[Start of section]

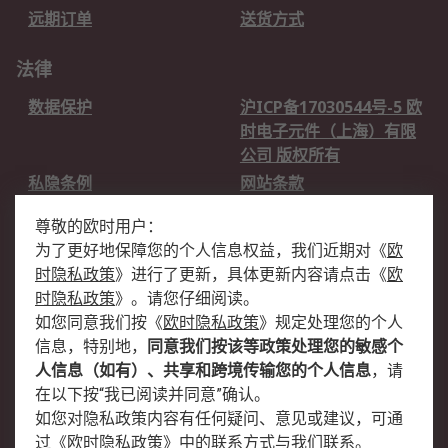
远期订单
送货方式
法律
数据保护
沪ICP备17030544号-5 欧
时电子元件（上海）有限
公司 版权所有
私隐条例
网站条款
邮件安全
销售条款和条件
尊敬的欧时用户：
为了更好地保障您的个人信息权益，我们近期对
《
欧
关于欧时
时隐私政策
》
进行了更新，具体更新内容请点击
《
欧
欧时销售条款
账户和付款
时隐私政策
》
。请您仔细阅读。
如您同意我们按
《
欧时隐私政策
》
规定处理您的个人
企业集团
全球办事处
信息，特别地，
同意我们按该等政策处理您的敏感个
关于我们
新闻中心
人信息（如有）、共享和跨境传输您的个人信息
，请
加入我们
在以下按“我已阅读并同意”确认。
如您对隐私政策内容有任何疑问、意见或建议，可通
过
《
欧时隐私政策
》
中的联系方式与我们联系。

[End of section]

▶ _What to work on_
Transcribe the listing above in full. Pictures are not part of the copy.

▶ _Written answer_
远期订单
送货方式
法律
数据保护
沪ICP备17030544号-5 欧
时电子元件（上海）有限
公司 版权所有
私隐条例
网站条款
邮件安全
销售条款和条件
尊敬的欧时用户：
为了更好地保障您的个人信息权益，我们近期对
《
欧
关于欧时
时隐私政策
》
进行了更新，具体更新内容请点击
《
欧
欧时销售条款
账户和付款
时隐私政策
》
。请您仔细阅读。
如您同意我们按
《
欧时隐私政策
》
规定处理您的个人
企业集团
全球办事处
信息，特别地，
同意我们按该等政策处理您的敏感个
关于我们
新闻中心
人信息（如有）、共享和跨境传输您的个人信息
，请
加入我们
在以下按“我已阅读并同意”确认。
如您对隐私政策内容有任何疑问、意见或建议，可通
过
《
欧时隐私政策
》
中的联系方式与我们联系。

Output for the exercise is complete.